Presentation abstract

Interpolated strings, like the familiar `s""`, provide a convenient way to embed external DSLs in Scala source, allowing you to construct a new value at runtime from a string literal, with Scala expressions substituted within it.

But unless you are prepared to implement the interpolator using a macro, the compiler provides no checks on the correctness or well-formedness of the embedded DSL.

Contextual is a small open-source library which does the heavy lifting work to make it trivial to write string interpolators which run at compile time, without requiring any macro code. A string interpolator which parses and checks a DSL at compile-time -- with its own custom error-messages -- can be written using contextual in just a few lines of ordinary "userspace" code, calling upon parsers, regular expressions or any other means to check the interpolated string.
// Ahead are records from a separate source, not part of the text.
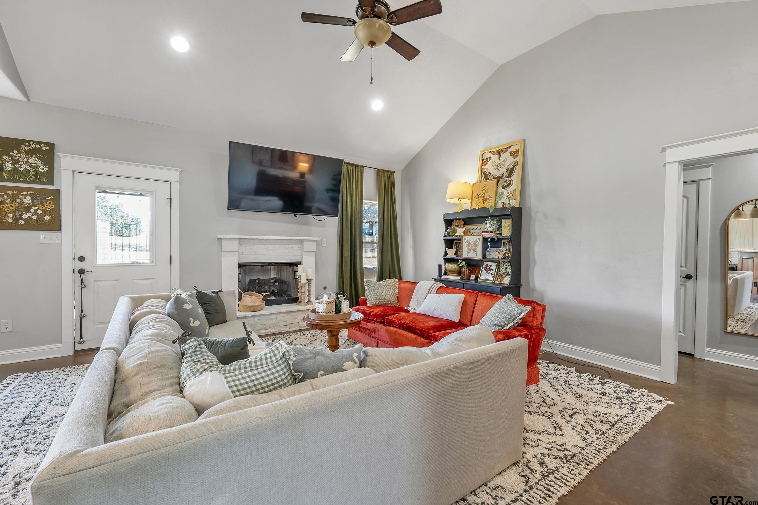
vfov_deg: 77.3
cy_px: 252
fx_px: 316
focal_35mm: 15
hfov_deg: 100.4
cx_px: 379
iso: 800
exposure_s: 1/6
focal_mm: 15
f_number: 8
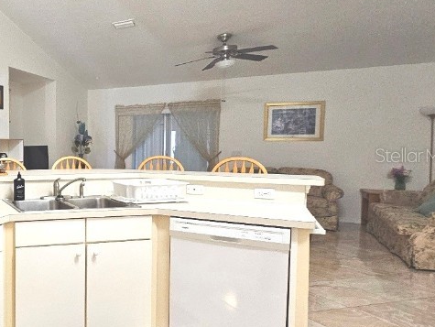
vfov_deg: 49.8
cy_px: 155
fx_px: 352
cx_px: -7
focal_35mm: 28
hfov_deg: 50.3
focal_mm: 2.2
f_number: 2.2
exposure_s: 1/60.2
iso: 320
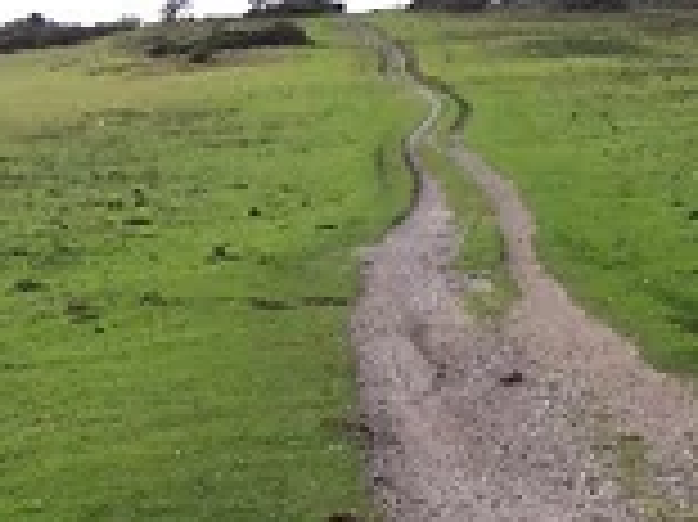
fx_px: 2378
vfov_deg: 12.5
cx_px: 572
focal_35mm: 118
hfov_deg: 16.6
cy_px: 349
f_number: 2.8
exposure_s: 1/700
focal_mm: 8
This opens up a smorgasbord of possibilities for adding more compile-time safety to Scala code, not least the ability to introduce your own literal-like types, ranging from checked email addresses or URLs to compile-time-parsed YAML, CSS or GraphQL.

Jon Pretty

Jon Pretty

@propensive

Jon (@propensive) has been having fun riding the bleeding edge of Scala for over a decade, and he's not done yet. While he's not travelling the world attending Scala conferences, or organizing his own (Scala World), Jon spends his time working on the open-source Rapture libraries. He is principal engineer at The Scala Center.